November 21, 1990|JESSE KATZ | TIMES STAFF WRITER

A Baldwin Park man, apparently distraught over marital problems, killed himself after he called a country radio station and threatened suicide if a disc jockey did not talk to his wife, authorities said Tuesday.

Baldwin Park police said the 63-year-old man shot himself in his living room Monday after allegedly pointing a gun at a police officer who then fired a shot at the house. Police had been alerted by the radio station and were attempting to persuade the man to drop his .38-caliber revolver.

The man's name was not released because police had not been able to find his wife or other family members.

The man had called station KZLA on Monday afternoon and told a receptionist that he was having problems communicating with his wife, station officials said. He then threatened to shoot himself if Ken Cooper, the morning disc jockey, did not talk to her. Cooper was not on the air or at the station at the time.

KZLA's public affairs director, Renee Thomas, said the man's phone number was immediately given to police and a suicide hot line.

"How terribly sad this is," Thomas said. "When you hear about people doing this sort of thing, most often they don't follow through. We are really sorry this happened."

With the help of the man's telephone number, Baldwin Park police found his house. When officers arrived, they saw him standing in a living room window with the gun pointed to his head.

"They tried to establish verbal communication with him, to get him to put the gun down," Lt.

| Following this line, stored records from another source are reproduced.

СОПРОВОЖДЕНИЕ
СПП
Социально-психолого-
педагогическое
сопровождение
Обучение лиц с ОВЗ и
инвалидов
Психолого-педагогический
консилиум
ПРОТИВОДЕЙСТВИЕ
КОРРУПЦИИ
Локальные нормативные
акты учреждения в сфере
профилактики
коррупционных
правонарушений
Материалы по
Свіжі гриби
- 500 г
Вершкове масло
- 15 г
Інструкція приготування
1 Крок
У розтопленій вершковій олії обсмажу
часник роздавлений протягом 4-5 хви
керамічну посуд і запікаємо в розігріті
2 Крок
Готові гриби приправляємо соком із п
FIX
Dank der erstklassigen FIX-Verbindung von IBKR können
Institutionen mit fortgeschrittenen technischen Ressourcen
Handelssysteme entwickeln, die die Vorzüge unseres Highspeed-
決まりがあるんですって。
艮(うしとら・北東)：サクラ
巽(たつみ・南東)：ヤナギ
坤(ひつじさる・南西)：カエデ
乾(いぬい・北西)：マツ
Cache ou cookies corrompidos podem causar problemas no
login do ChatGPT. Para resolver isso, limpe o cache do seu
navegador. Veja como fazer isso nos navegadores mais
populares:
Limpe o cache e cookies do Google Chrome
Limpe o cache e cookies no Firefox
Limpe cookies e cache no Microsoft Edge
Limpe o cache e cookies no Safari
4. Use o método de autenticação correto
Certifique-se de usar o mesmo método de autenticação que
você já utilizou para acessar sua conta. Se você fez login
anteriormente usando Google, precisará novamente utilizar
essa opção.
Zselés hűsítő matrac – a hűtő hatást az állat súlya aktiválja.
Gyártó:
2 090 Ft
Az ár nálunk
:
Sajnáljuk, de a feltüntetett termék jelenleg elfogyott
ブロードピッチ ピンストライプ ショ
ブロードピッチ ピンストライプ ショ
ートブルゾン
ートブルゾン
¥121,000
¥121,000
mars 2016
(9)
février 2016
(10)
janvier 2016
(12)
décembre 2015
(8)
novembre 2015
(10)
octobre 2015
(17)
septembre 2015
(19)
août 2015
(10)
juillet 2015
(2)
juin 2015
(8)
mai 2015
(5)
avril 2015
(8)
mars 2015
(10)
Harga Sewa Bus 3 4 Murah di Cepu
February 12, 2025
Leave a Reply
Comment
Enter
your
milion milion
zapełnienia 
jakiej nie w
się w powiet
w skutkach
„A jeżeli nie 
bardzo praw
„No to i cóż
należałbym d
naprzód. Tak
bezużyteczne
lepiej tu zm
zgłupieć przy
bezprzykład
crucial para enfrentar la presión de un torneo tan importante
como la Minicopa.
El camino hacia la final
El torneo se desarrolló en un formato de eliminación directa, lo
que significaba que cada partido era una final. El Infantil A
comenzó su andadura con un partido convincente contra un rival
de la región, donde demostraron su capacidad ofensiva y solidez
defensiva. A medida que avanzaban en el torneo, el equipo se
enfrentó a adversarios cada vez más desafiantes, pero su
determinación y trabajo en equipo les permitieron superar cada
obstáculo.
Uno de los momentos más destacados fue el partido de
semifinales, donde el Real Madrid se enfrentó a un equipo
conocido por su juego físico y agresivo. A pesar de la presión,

Mike Bennett said. "But that wasn't very successful. He appeared agitated, waving his free arm and saying something that wasn't audible to the officers."

After several minutes, the man allegedly pointed the gun at one of the officers, who had taken cover about 30 feet away. Fearing for his own safety, the officer fired a shot at the front door, Bennett said. A few seconds later, a shot was heard from inside the house.

Unsure whether the man had a hostage, officers evacuated 70 to 100 people from the surrounding houses and took them to the auditorium of nearby Pleasant View School. Children there were kept in class an extra hour. A SWAT team was put on standby.

When police officers peered through a window, they saw the man lying on the floor. The angle of his gunshot wound to the head indicated that it was self-inflicted and not from the officer's bullet, Bennett said.

Neighbors said the man was a former machinist for a boat factory, but had hurt his back several months ago and was receiving disability benefits.